Caso o ex-presidente da Câmara dos Deputados, Aldo Rebelo, tivesse ouvido a voz de Padre Antônio Vieira, especialmente o Sermão de Santo Antônio aos Peixes, não teria cometido a insolência de pretender a tutela da língua portuguesa. Vieira é preciso: «O leme da natureza humana é o alvedrio, o piloto é a razão. Mas quão poucas vezes obedecem à razão os ímpetos precipitados do alvedrio?»
Apenas uma consideração sobre inominável bobagem. O idioma assimila o estrangeirismo porque é próprio do seu dinamismo amealhar conhecimento. Os galicismos em Eça de Queirós e Machado de Assis são exemplo perfeito da língua que se aperfeiçoa. Hoje, no nosso caso, o anglicismo prospera em decorrência da nossa ignorância em relação ao português.
É claro que o estrangeirismo expressa a cultura do colonizador, mas daí elaborar lei antiamericana é uma barbaridade. O brasileiro médio, que possui oito anos de estudo, domina pouco mais de 500 palavras em um idioma que supera 250 mil vocábulos. É quando o anglicismo passa a ser arroz com feijão, com conotações divertidas a exemplo do restaurante “Serv-Serv”, que conheci há mais de dez anos na região dos Calunga, no nordeste de Goiás.
Virou lugar-comum dizer que o brasileiro não tem memória histórica. Perfeitamente, o que lhe falta, na verdade, é conhecimento. No próximo ano, a Universidade de Aveiro e todo Portugal vão realizar importantes celebrações dos 400 anos de nascimento do Padre Vieira, que além de jesuíta era um extraordinário escritor e orador notável. O pensamento de Vieira merece mesmo grande acolhida, embora por aqui as manifestações devam ser tímidas.
Além do quarto centenário de Padre Vieira, 2008 deveria ser caro ao Brasil em decorrência do marco de 100 anos da morte do seu maior escritor, Machado de Assis. Por iniciativa do senador Marco Maciel, matéria por mim relatada, o Congresso Nacional aprovou projeto de lei que instituiu 2008 “Ano Machado de Assis.” Como seria bom se conseguíssemos difundir a obra machadiana além da dor de Dom Casmurro. O pior é que já fomos melhores. Na minha infância, Machado era leitura obrigatória no ensino fundamental. Hoje só é lembrado nas resenhas preparadas para o “decoreba” do vestibular.
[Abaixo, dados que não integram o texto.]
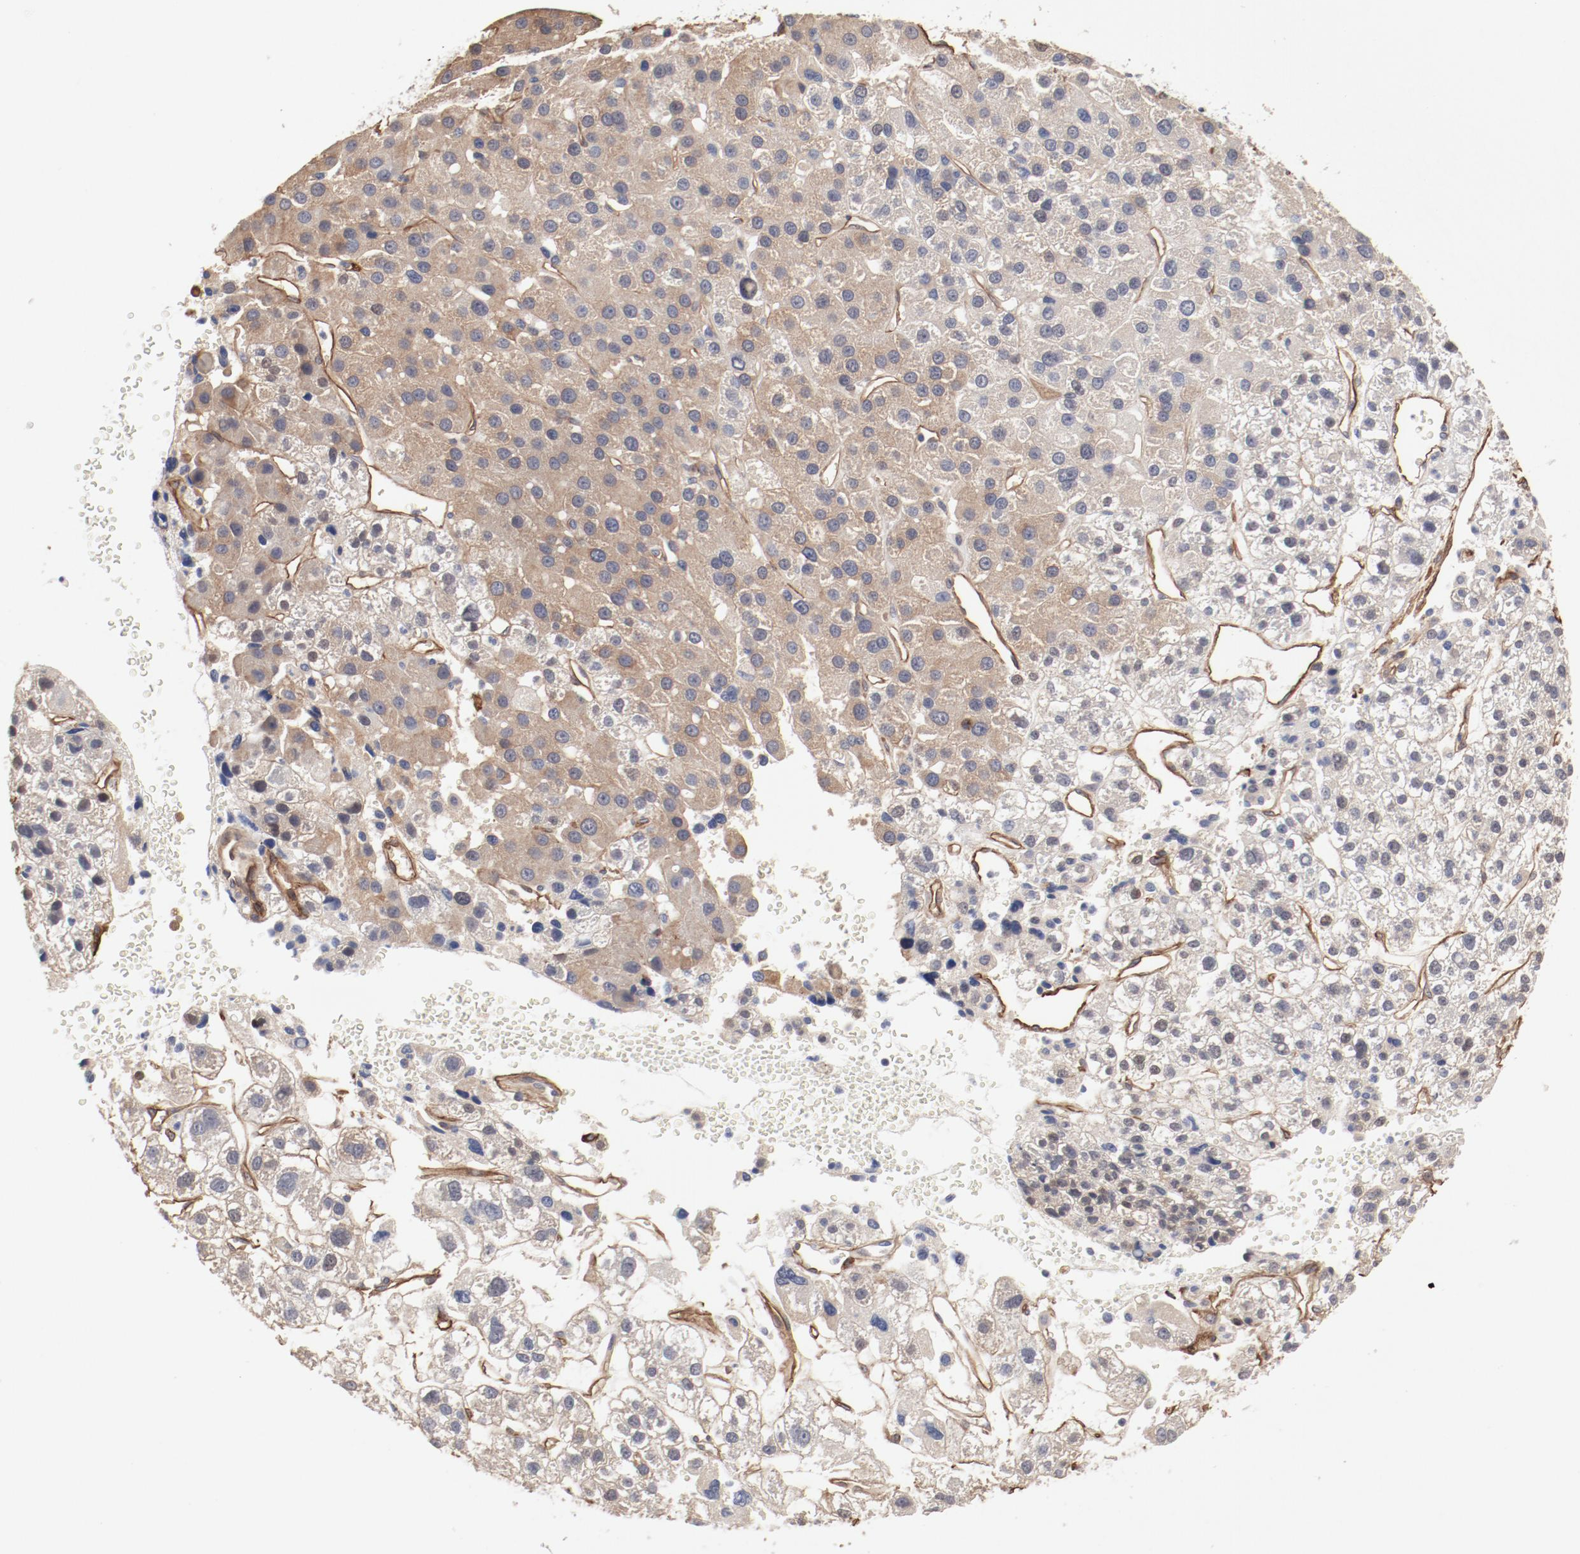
{"staining": {"intensity": "weak", "quantity": "25%-75%", "location": "cytoplasmic/membranous"}, "tissue": "liver cancer", "cell_type": "Tumor cells", "image_type": "cancer", "snomed": [{"axis": "morphology", "description": "Carcinoma, Hepatocellular, NOS"}, {"axis": "topography", "description": "Liver"}], "caption": "Liver cancer tissue shows weak cytoplasmic/membranous expression in about 25%-75% of tumor cells (DAB (3,3'-diaminobenzidine) IHC with brightfield microscopy, high magnification).", "gene": "MAGED4", "patient": {"sex": "female", "age": 85}}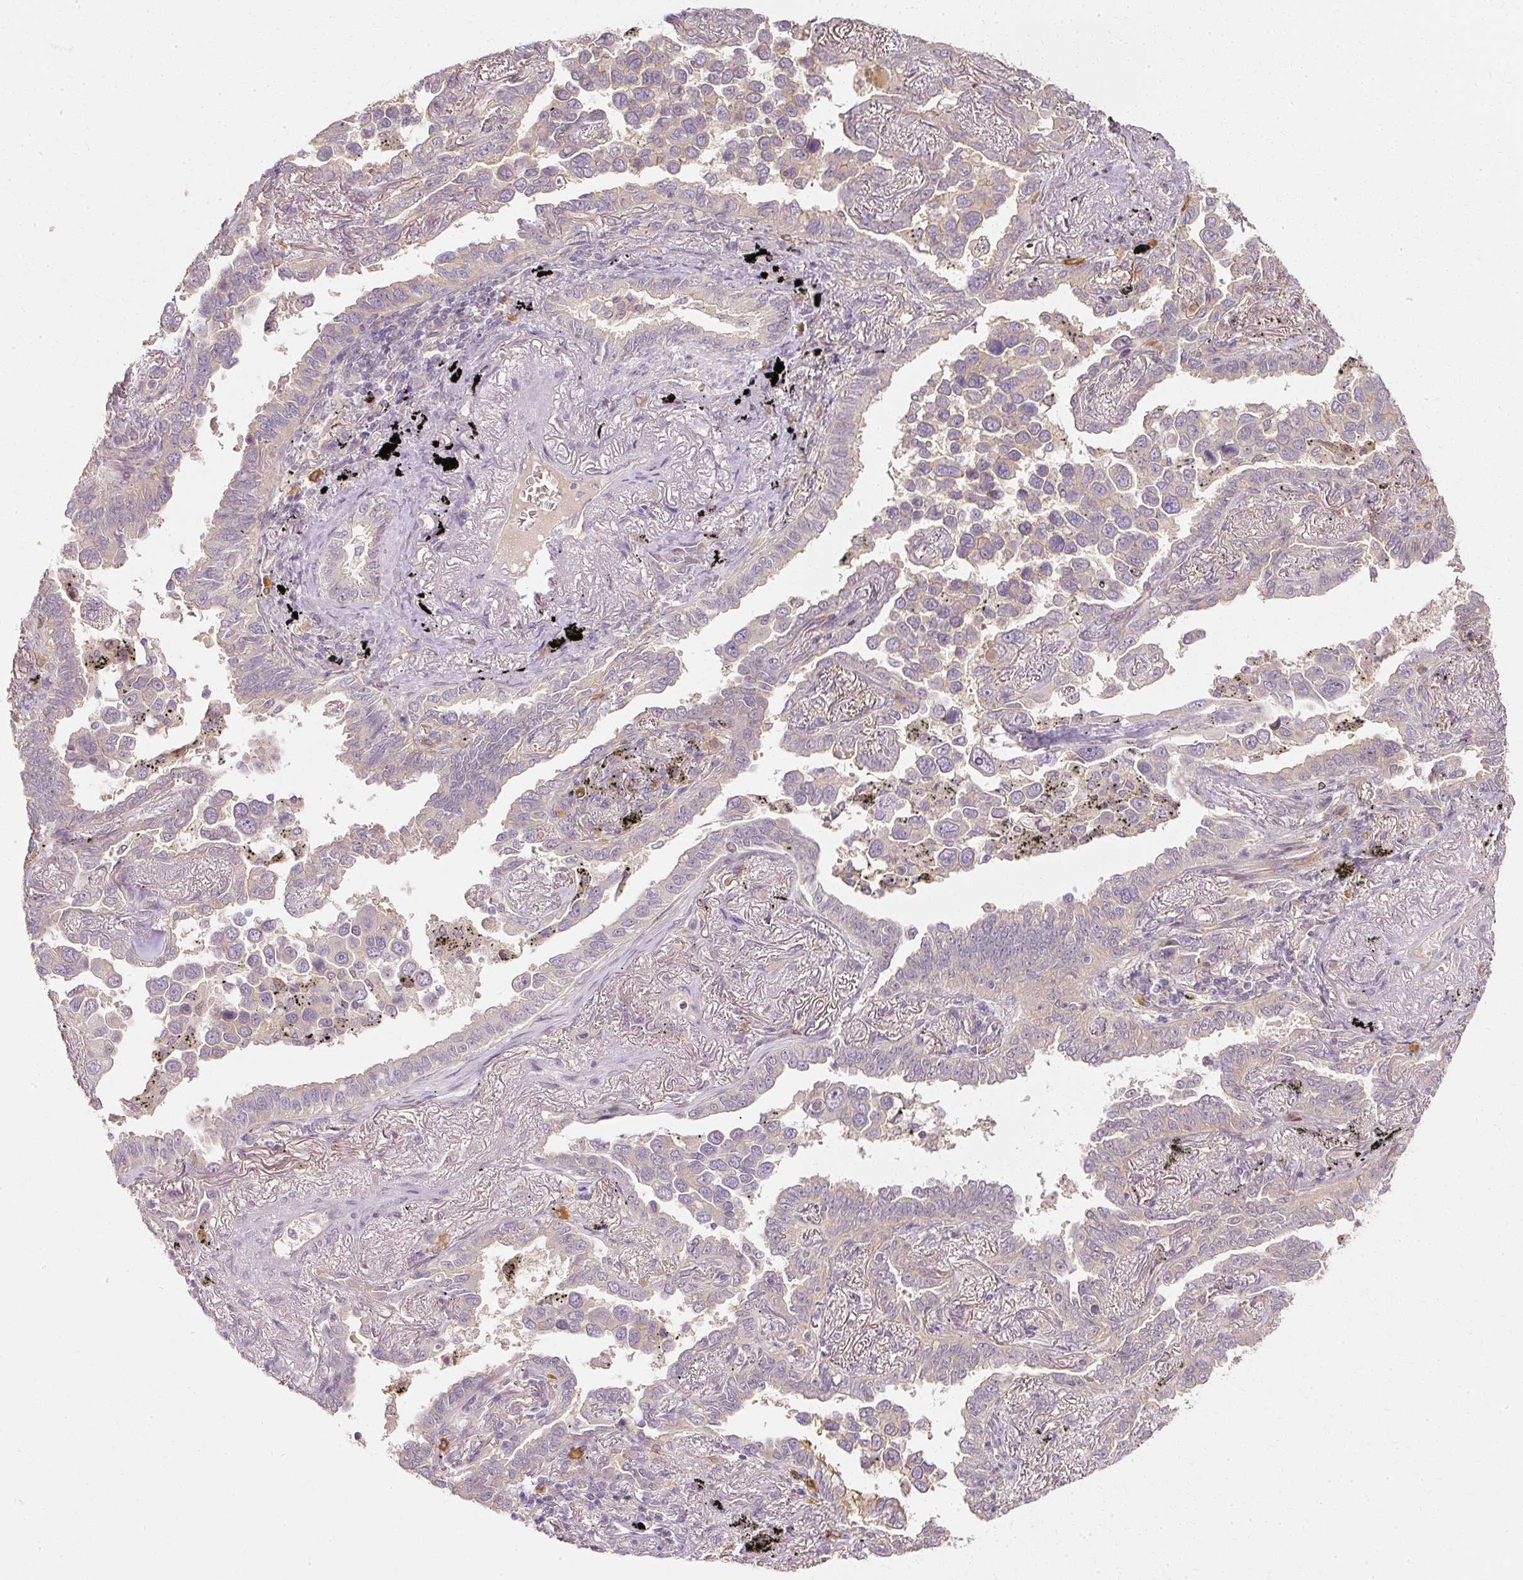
{"staining": {"intensity": "weak", "quantity": "<25%", "location": "cytoplasmic/membranous"}, "tissue": "lung cancer", "cell_type": "Tumor cells", "image_type": "cancer", "snomed": [{"axis": "morphology", "description": "Adenocarcinoma, NOS"}, {"axis": "topography", "description": "Lung"}], "caption": "A histopathology image of human adenocarcinoma (lung) is negative for staining in tumor cells.", "gene": "GNAQ", "patient": {"sex": "male", "age": 67}}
O ano que vem também possui significado cultural expressivo para o Brasil em razão de outro marco histórico: os 200 anos da chegada de Dom João VI ao País. Neste ano houve movimentação interessante no sentido de recuperar a memória verdadeira da gestão política do monarca português. Também por absoluta ignorância cuidamos de ridicularizar Dom João VI ao tratá-lo de apático, burro e pachorrento marido traído com uma coxa de frango à mão, quando seu legado esboçou a formação do Brasil, inclusive abriu as portas para a independência.
Ao contrário do tolo adiposo ao sabor dos ventos, Dom João VI destinou ao Brasil obra monumental que começa com a modificação dos costumes, como a introdução regular do garfo e faca à abertura comercial, e culmina com o início da industrialização, a instituição do ensino da medicina, a criação do Banco do Brasil, da Biblioteca Nacional, da imprensa e da formação da Marinha, entre outras iniciativas.
De burro Dom João VI não tinha nada, tanto que foi o primeiro a trazer ao Brasil cientistas e as artistas do mais alto gabarito para estudar e descrever aquela então terra desconhecida. Auguste Saint-Hilaire, Von Martius, Debret e Rugendas ajudaram a nos tirar da escravidão da ignorância. Saint-Hilaire, no início do século XIX, desfez, sem resultado, a compreensão de que o Brasil era um País rico, quando de fato era imenso sertão analfabeto e subpovoado.
Sobre a estupidez do povo, o botânico francês também divergiu e acreditou que a escola poderia nos salvar. Ainda não aconteceu e este é o país a se fazer no ano que vem, 200 anos depois.
O deputado Aldo Rebelo bem que poderia abandonar o comunismo e se mirar na música “Pela Internet” do ministro e compositor baiano Gilberto Gil, onde o estrangeirismo é integrado à letra em poética de muito respeito. Se não sair uma música, deputado, dá para fazer um cordel, quem sabe um hai kai, uma frase de efeito, um pensamento ou mesmo um gesto à moda de Pacheco, personagem do Eça de Queirós.